While neither Begay or Chamblee is a doctor, or even plays one on TV, some of those in the actual medical profession told SB Nation they viewed the outcome of Woods’ season similarly.

“Most of me says he’s better off resting and waiting, but if he has some miraculous recovery and is feeling 100 percent, or as good as last Thursday [when he started the Bridgestone], then he can play, ” Dr. Michael Leighton, a sports medicine specialist at the Palm Beach Orthopedic Institute, said on Monday. “I don’t really think that’s going to happen.”

Dr. Selene Parekh, associate professor of surgery in Duke University’s orthopedic surgery department, was more definitive about what he believed the near future held for Woods.

“I think he’s done for the season,” said Parekh, who, like Leighton, has no first-hand knowledge of Woods’ injury or condition. From afar, Parekh — again, with no access to Woods’ MRIs or other diagnostic records — worried that the pain Tiger said he felt early into Sunday’s doomed round could be more than “just a simple spasm,” and rather, “something that’s the tip of the iceberg for something bigger,” like arthritis.

Without entertaining any worst-case scenarios, it remains “hour by hour” as to whether Woods will tee it up come Thursday.
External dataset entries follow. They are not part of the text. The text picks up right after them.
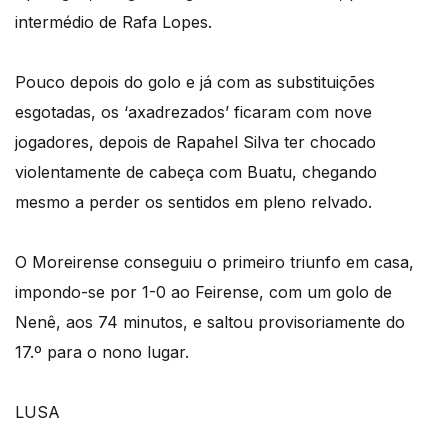
intermédio de Rafa Lopes.
Pouco depois do golo e já com as substituições
esgotadas, os ‘axadrezados’ ficaram com nove
jogadores, depois de Rapahel Silva ter chocado
violentamente de cabeça com Buatu, chegando
mesmo a perder os sentidos em pleno relvado.
O Moreirense conseguiu o primeiro triunfo em casa,
impondo-se por 1-0 ao Feirense, com um golo de
Nenê, aos 74 minutos, e saltou provisoriamente do
17.º para o nono lugar.
LUSA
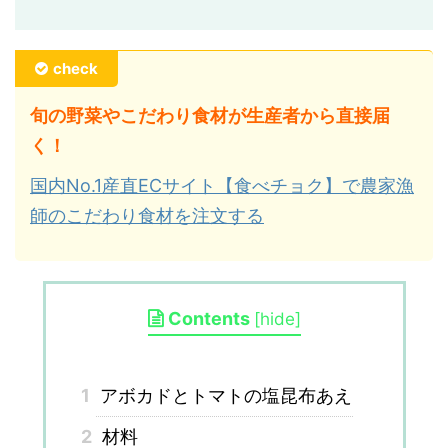
check
旬の野菜やこだわり食材が生産者から直接届
く！
国内No.1産直ECサイト【食べチョク】で農家漁
師のこだわり食材を注文する
Contents
[
hide
]
1
アボカドとトマトの塩昆布あえ
2
材料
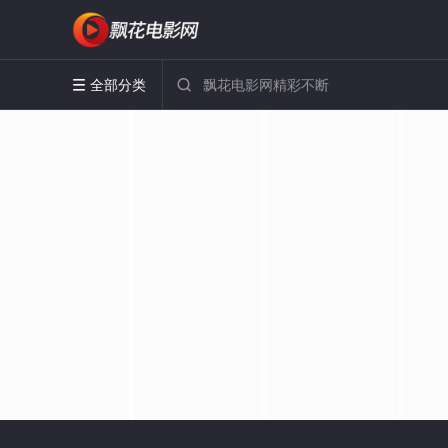
全部分类


Should he decide that the stress and strain of competing in the event that marks this season’s last chance for him to break his six-year major winless streak is too much for his surgically repaired back, he can put 2014 to rest as well as his body.

Yes, he could miss the third of four majors for the first time in his career and still try to earn his way into the playoffs and onto the Ryder Cup team with a win at next week’s Wyndham Championship. But does anyone really envision Tiger teeing it up in an event he’s never played?

No, it’s Valhalla or bust for the ailing winner of 79 PGA Tour events. We’ll all just have to wait for the final word out of Jupiter Island before we may resume our regularly scheduled programming.